TEMPO.CO, Jakarta - Kementerian Pendayagunaan Aparatur Negara dan Reformasi Birokrasi mendesak kepala daerah lebih teliti dan awas dalam memantau kinerja birokrasinya, agar tak melulu terjebak pola pikir menghabiskan anggaran yang tergantung pada keberadaan broker atau makelar proyek.
"Jangan sampai muncul lagi ada SKPD (Satuan Kerja Perangkat Daerah) buat kegiatan semaunya, tanpa pengawasan, lalu dilimpahkan ke broker luar. Pasti tak ada manfaatnya," ujar Deputi Bidang Program dan Reformasi Birokrasi Akuntabilitas Aparatur dan Pengawasan Kementerian Muhammad Yusuf Ateh dalam pertemuan evaluasi kinerja birokrasi di Yogyakarta Rabu, 3 September 2014.
Ateh menuturkan perilaku pemerintahan semacam itu menjadi ancaman serius dalam meningkatkan akuntabilitas untuk mewujudkan reformasi birokrasi. Tercatat hingga tahun ini, dari sekitar 511 kabupaten/kota di Indonesia, hanya empat kabupaten/kota yang status akuntabilitas pemerintahannya direkomendasikan naik peringkat karena cukup baik. Yaitu, Kabupaten Sleman, Sukabumi, Bandung, dan Manado. Empat kabupaten/kota itu mendapat peringkat B kurus alias masih belum sepenuhnya baik. Sisanya, kabupaten/kota lain masih dalam peringkat C atau D.
Menurut Ateh, dampak ketergantungan pemerintah pada broker terkait dengan layanan masyarakat biasanya akan sangat buruk. Dia tak menampik jika mengubah perilaku pejabat bermental proyek ini sangat sulit. Namun, dengan menciptakan mekanisme akuntabilitas melalui pembagian kerja pengawasan di tingkat birokrasi, reformasi birokrasi dinilai makin mudah terwujud.

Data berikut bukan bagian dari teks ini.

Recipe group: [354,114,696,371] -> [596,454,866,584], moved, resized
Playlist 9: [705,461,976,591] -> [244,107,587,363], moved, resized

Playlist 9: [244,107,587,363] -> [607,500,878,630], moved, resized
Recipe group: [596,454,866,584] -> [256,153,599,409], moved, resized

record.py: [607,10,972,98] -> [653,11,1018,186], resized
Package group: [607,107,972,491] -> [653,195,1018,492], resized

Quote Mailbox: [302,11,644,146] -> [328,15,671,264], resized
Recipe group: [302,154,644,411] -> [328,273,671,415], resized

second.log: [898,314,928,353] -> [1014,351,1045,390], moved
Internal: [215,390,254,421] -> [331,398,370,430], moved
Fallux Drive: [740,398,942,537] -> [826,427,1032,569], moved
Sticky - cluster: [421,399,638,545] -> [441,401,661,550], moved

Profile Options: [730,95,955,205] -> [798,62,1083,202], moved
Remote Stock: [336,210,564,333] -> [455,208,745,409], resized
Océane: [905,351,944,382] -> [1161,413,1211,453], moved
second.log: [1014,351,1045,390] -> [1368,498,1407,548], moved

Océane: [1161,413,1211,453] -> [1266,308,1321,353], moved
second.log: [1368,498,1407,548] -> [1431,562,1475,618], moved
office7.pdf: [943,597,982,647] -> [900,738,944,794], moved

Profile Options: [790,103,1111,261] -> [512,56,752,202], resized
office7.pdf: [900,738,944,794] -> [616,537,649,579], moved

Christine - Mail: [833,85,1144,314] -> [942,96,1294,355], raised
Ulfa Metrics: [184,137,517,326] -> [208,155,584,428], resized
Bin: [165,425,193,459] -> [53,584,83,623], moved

"Sehingga, jika SKPD mau melakukan apa, dicegat dulu, diminta merinci perencanaan, target, manfaat, dan lainnya, agar ada ukuran jelas tujuan kegiatan itu," katanya. Kepala Badan Perencanaan Pembangunan Daerah Kota Yogyakarta Edi Muhammad mengakui jika saat ini tiap SKPD dipantau sangat ketat saat akan meloloskan pelaksanaan sebuah kegiatan.
Sekretaris Daerah Kota Yogyakarta Titik Sulastri menuturkan tak hanya dicek satu per satu kegiatan yang akan dilakukan SKPD. Setelah lolos dari tim pengawas, ujar Titik, masih harus melalui kajian Sekretariat Daerah untuk menyesuaikan keterkaitan satu program SKPD dengan SKPD lain agar tak terjadi dobel kegiatan dan anggaran.